The copy must match the data word for word and contain no pictures.

**MATERIAL FOR THE TASK**

===

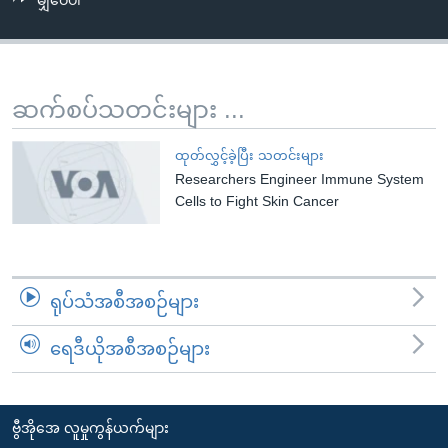
မျှဝေပါ
အ
သုတပဒေသာ အင်္ဂလိပ်စာ
ညွန်း
Learning English
စာမျက်နှာ
သို့
ဗွီအိုအေ လူမှုကွန်ယက်များ
ဆက်စပ်သတင်းများ ...
ကျော်
ကြည့်
ထုတ်လွှင့်ခဲ့ပြီး သတင်းများ
ရန်
Researchers Engineer Immune System
ဘာသာစကားများ
ရှာဖွေ
Cells to Fight Skin Cancer
ရန်
နေရာ
သို့
ရုပ်သံအစီအစဉ်များ
ကျော်
ရန်
ရေဒီယိုအစီအစဉ်များ
ဗွီအိုအေ လူမှုကွန်ယက်များ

===

**RESULT FOR THIS TASK**
မျှဝေပါ
အ
သုတပဒေသာ အင်္ဂလိပ်စာ
ညွန်း
Learning English
စာမျက်နှာ
သို့
ဗွီအိုအေ လူမှုကွန်ယက်များ
ဆက်စပ်သတင်းများ ...
ကျော်
ကြည့်
ထုတ်လွှင့်ခဲ့ပြီး သတင်းများ
ရန်
Researchers Engineer Immune System
ဘာသာစကားများ
ရှာဖွေ
Cells to Fight Skin Cancer
ရန်
နေရာ
သို့
ရုပ်သံအစီအစဉ်များ
ကျော်
ရန်
ရေဒီယိုအစီအစဉ်များ
ဗွီအိုအေ လူမှုကွန်ယက်များ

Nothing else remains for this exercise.